18/10/2020 20:30

Steps to Prepare Favorite Healthy Ramen Lots of Vegetables

by Emma Gonzalez

Healthy Ramen Lots of Vegetables
Healthy Ramen Lots of Vegetables

Hey everyone, it is Louise, welcome to my recipe page. Today, I’m gonna show you how to make a distinctive dish, healthy ramen lots of vegetables. It is one of my favorites food recipes. This time, I’m gonna make it a little bit unique. This will be really delicious.

Healthy Ramen Lots of Vegetables is one of the most popular of current trending foods in the world. It is enjoyed by millions every day. It is simple, it is quick, it tastes yummy. Healthy Ramen Lots of Vegetables is something which I’ve loved my whole life. They’re nice and they look wonderful.

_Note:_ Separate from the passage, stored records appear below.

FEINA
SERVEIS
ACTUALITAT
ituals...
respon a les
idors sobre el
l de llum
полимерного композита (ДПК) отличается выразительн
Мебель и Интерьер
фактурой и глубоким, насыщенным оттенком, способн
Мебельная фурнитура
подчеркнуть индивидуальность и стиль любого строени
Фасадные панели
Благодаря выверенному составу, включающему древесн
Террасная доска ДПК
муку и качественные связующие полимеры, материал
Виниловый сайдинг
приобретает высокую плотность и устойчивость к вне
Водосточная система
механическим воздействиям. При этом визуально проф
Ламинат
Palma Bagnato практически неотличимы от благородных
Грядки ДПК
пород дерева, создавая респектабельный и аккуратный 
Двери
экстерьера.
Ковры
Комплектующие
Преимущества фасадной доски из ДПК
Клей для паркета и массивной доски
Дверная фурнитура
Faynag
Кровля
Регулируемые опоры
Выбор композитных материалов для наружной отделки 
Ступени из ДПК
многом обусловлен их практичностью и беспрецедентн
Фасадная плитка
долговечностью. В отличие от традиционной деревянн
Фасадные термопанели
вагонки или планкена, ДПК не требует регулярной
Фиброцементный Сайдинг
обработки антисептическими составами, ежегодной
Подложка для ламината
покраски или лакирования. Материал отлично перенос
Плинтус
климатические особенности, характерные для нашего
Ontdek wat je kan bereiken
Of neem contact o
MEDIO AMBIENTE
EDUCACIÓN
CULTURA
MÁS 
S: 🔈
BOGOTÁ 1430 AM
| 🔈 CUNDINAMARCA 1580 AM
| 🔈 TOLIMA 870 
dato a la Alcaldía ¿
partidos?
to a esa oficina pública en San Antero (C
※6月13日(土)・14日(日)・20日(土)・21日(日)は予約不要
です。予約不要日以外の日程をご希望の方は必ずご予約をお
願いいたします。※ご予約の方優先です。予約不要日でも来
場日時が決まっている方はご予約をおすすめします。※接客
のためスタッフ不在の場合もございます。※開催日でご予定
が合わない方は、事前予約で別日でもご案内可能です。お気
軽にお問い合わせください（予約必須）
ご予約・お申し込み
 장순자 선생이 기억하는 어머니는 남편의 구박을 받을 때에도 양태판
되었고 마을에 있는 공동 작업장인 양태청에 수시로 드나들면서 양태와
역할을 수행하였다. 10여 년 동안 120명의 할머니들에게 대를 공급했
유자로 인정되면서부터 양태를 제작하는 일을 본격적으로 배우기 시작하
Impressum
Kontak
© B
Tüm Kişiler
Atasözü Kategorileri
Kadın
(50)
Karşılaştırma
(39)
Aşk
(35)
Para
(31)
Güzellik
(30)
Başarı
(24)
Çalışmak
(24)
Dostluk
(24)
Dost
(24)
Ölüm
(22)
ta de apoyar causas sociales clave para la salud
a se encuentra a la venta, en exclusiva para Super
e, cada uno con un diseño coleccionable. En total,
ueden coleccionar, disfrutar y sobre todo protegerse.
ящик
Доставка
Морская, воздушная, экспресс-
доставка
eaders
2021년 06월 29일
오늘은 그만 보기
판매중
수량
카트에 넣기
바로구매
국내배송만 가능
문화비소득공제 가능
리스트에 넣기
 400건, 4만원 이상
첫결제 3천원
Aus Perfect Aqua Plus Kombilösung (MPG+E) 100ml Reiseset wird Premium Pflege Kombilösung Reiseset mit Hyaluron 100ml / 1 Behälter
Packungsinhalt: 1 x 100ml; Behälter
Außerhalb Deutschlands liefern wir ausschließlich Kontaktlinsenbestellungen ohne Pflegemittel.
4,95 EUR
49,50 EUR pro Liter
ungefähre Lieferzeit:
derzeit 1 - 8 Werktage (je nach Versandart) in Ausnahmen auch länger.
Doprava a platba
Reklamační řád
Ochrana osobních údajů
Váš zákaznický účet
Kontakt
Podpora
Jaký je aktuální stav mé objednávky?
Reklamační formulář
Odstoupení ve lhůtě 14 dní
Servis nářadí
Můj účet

To begin with this recipe, we must prepare a few components. You can cook healthy ramen lots of vegetables using 8 ingredients and 7 steps. Here is how you cook that.

The ingredients needed to make Healthy Ramen Lots of Vegetables:
  1. Get 1 packages Chinese or shirataki noodles
  2. Get 200 grams Cabbage
  3. Get 1/3 bag of bean sprouts Bean sprouts (or the white part of a green onion)
  4. Prepare 1 Kamaboko, sausages, or fish sausage
  5. Take 600 ml Water
  6. Make ready 15 grams Instant beef soup stock (Gamchimi) (or dashida)
  7. Make ready 3 tbsp Soy milk or milk
  8. Make ready 1 dash Sesame oil or Ra-yu
Instructions to make Healthy Ramen Lots of Vegetables:
  1. Boil the Chinese noodles for about 1 minute and drain. If using shirataki noodles, rub with salt, rinse, and drain.
  2. Roughly chop the cabbage and cut the ◎ ingredients into bite-sizes. Rinse the bean sprouts.
  3. Add water and instant beef stock to a pot and bring to a boil. After it boils, add cabbage, bean sprouts, ◎ ingredients in that order and boil. If you are using shirataki noodles, add now.
  4. When the vegetables have softened, add Chinese noodles and stir to untangle. Add soy milk (or milk), sesame oil (or Ra-yu spicy chili oil), and black pepper. It's done.
  5. In this photo, I added an egg and chives for a finishing touch.
  6. Here I used shirataki noodles. They're healthy and they don't get soggy like regular noodles. They'll be okay even if you let them sit a little while.
  7. The gamchimi beef stock I used comes in small pouches, so it's easy to use. There's about 1 heaping tablespoon in each 10 g pouch.

So that is going to wrap this up for this exceptional food healthy ramen lots of vegetables recipe. Thank you very much for reading. I am sure that you can make this at home. There’s gonna be interesting food at home recipes coming up. Don’t forget to bookmark this page in your browser, and share it to your loved ones, colleague and friends. Thank you for reading. Go on get cooking!